Written task: Beginning with the first line, return the material verbatim and without pictures.

+-------+

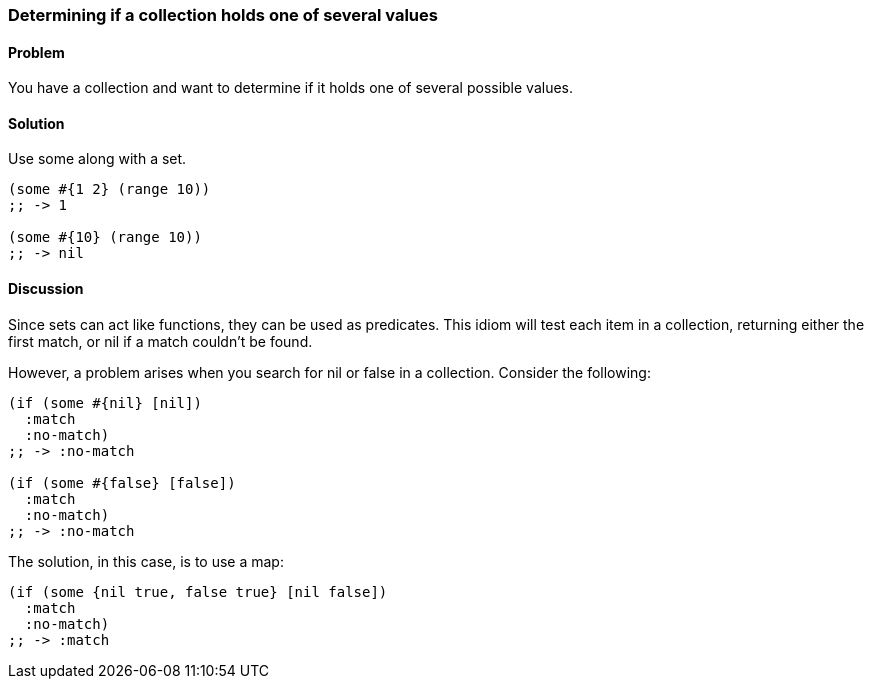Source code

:[au="John Touron"]
=== Determining if a collection holds one of several values

==== Problem

You have a collection and want to determine if it holds one of several possible values.

==== Solution

Use +some+ along with a set.

[source,clojure]
----
(some #{1 2} (range 10))
;; -> 1

(some #{10} (range 10))
;; -> nil
----

==== Discussion

Since sets can act like functions, they can be used as predicates. This idiom will test each item in a collection, returning either the first match, or +nil+ if a match couldn't be found.

However, a problem arises when you search for +nil+ or +false+ in a collection. Consider the following:

[source,clojure]
----
(if (some #{nil} [nil])
  :match
  :no-match)
;; -> :no-match

(if (some #{false} [false])
  :match
  :no-match)
;; -> :no-match
----

The solution, in this case, is to use a map:

[source,clojure]
----
(if (some {nil true, false true} [nil false])
  :match
  :no-match)
;; -> :match
----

+-------+

Answer:
Source code

:[au="John Touron"]
=== Determining if a collection holds one of several values

==== Problem

You have a collection and want to determine if it holds one of several possible values.

==== Solution

Use +some+ along with a set.

[source,clojure]
----
(some #{1 2} (range 10))
;; -> 1

(some #{10} (range 10))
;; -> nil
----

==== Discussion

Since sets can act like functions, they can be used as predicates. This idiom will test each item in a collection, returning either the first match, or +nil+ if a match couldn't be found.

However, a problem arises when you search for +nil+ or +false+ in a collection. Consider the following:

[source,clojure]
----
(if (some #{nil} [nil])
  :match
  :no-match)
;; -> :no-match

(if (some #{false} [false])
  :match
  :no-match)
;; -> :no-match
----

The solution, in this case, is to use a map:

[source,clojure]
----
(if (some {nil true, false true} [nil false])
  :match
  :no-match)
;; -> :match
----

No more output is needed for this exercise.